One of my last car Skoda Octavia Combi
3 road bike & 3 passenger


----------



## 6puket (Jul 28, 2017)

Than i use japan minibus Mazda Bongo


----------



## 6puket (Jul 28, 2017)

and also sometimes use my cargovan Gazelle


----------



## azimiut (Feb 21, 2014)

this count? went to Catalina to go riding


----------



## OLDFATUGLY (Apr 23, 2014)




----------



## @[email protected] (Aug 25, 2017)

Yeah baby! Even the most casual observer can see that this chit is off the hook badass!


----------



## RANDELS (May 2, 2009)

My 1970 Bronco. daily driver for years and now back on the road with freshly rebuilt 302.


----------



## ethierjung (May 30, 2017)

My Saris Super Clamp 2 turns anything into a transport vehicle.


----------



## DirtyHun (Jan 9, 2011)

I'm super oldschool here, but there's simply nothing I'd rather use than this beast. Plenty comfy, hugely roomy, easy to camp out of, dirt cheap to repair.


----------



## str8edgMTBMXer (Apr 15, 2015)

DirtyHun said:


> I'm super oldschool here, but there's simply nothing I'd rather use than this beast. Plenty comfy, hugely roomy, easy to camp out of, dirt cheap to repair.
> 
> View attachment 1161073


sweet!!! I had one like that in the 90's. We did camp out of it! Just pull into the smallest site and lay down in the back!


----------



## DirtyHun (Jan 9, 2011)

I am a huge fan of the GM 350 motor and THM350. Cheapest engine and transmission in the world to repair. Plus, GM air conditioning simply kicks @ss. I have the entire cargo bay open and simply roll bikes (bicycles or motorcycles) up into that cavernous interior, attach straps (or bungees, for bicycles) and take off.


----------



## Namlehse (May 8, 2013)

The old one..










Was short lived..



















The other setup.










And then, the 195,000 mile, 2004 Jeep liberty aka "The Beater". Or what my wife calls, "The Death Trap". Nothing like a $5,000 bike in a $1,500 car.


----------



## DirtyHun (Jan 9, 2011)

I think vans and trucks make the best transporters.


----------



## Namlehse (May 8, 2013)

DirtyHun said:


> I think vans and trucks make the best transporters.
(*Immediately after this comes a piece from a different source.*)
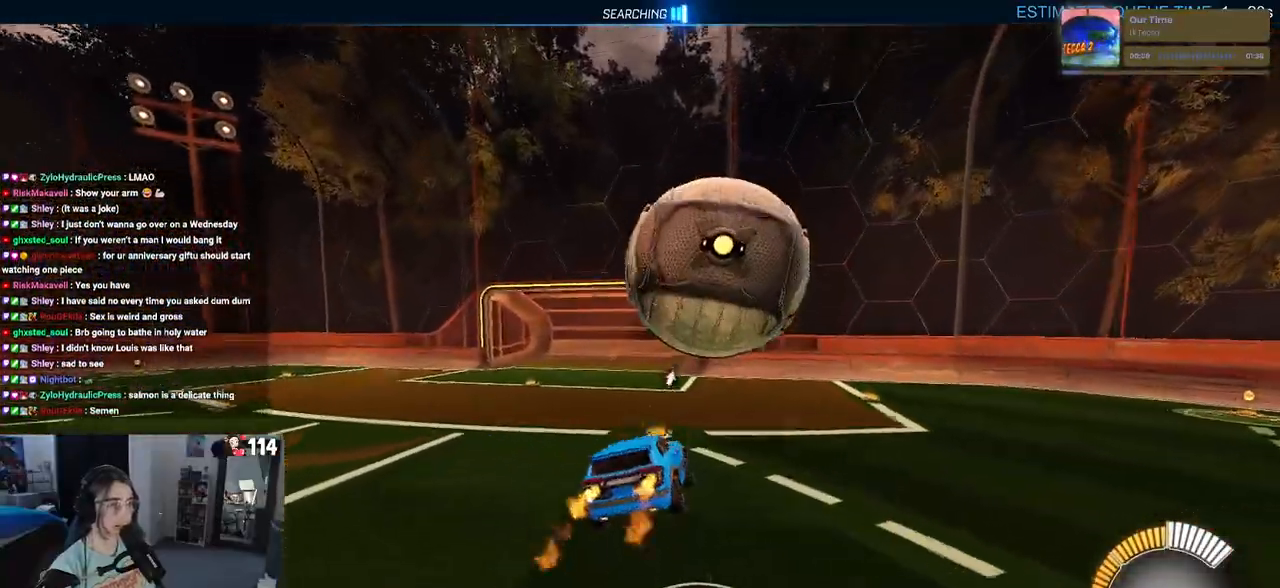
{"buttons": ["R2"], "left_stick": "center", "right_stick": "center", "events": [[217, "R1", "up"]]}
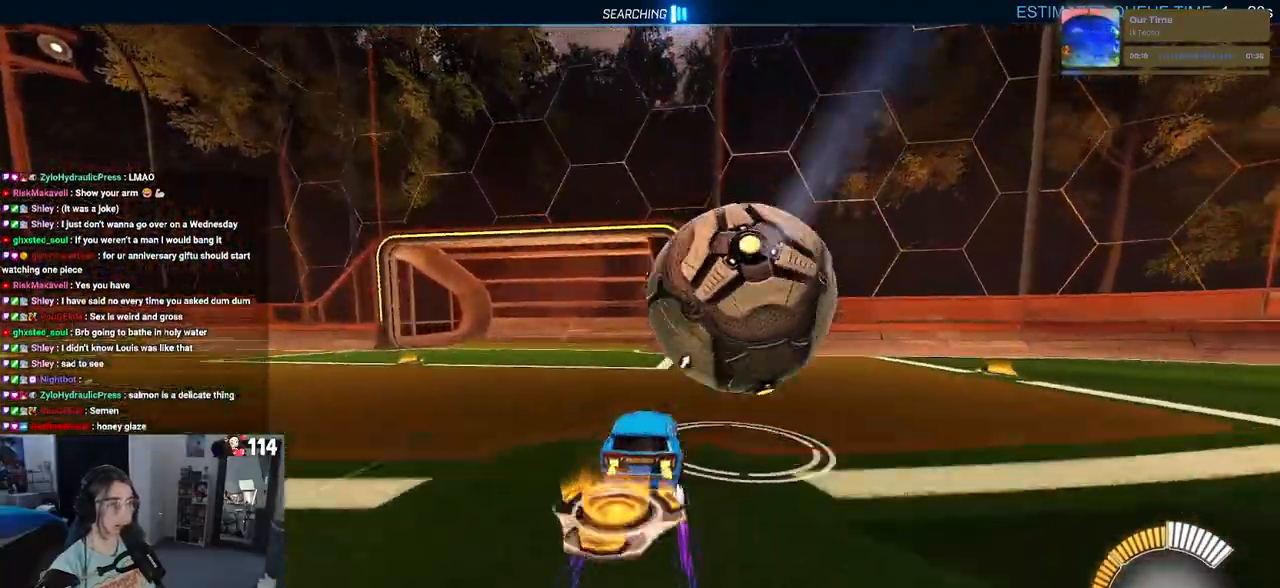
{"buttons": ["R2"], "left_stick": "down-right", "right_stick": "center", "events": [[33, "left_stick", "down-right"]]}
We've been looking hard at vans/trucks for that reason. My truck is a 3500 DRW, so not the best road tripper without the camper lol.

We're considering a Pacifica


----------



## DirtyHun (Jan 9, 2011)

I hear you. My G20 gets about 14 mpg in town, but man, what a great camping, kayaking, biking base it makes!


----------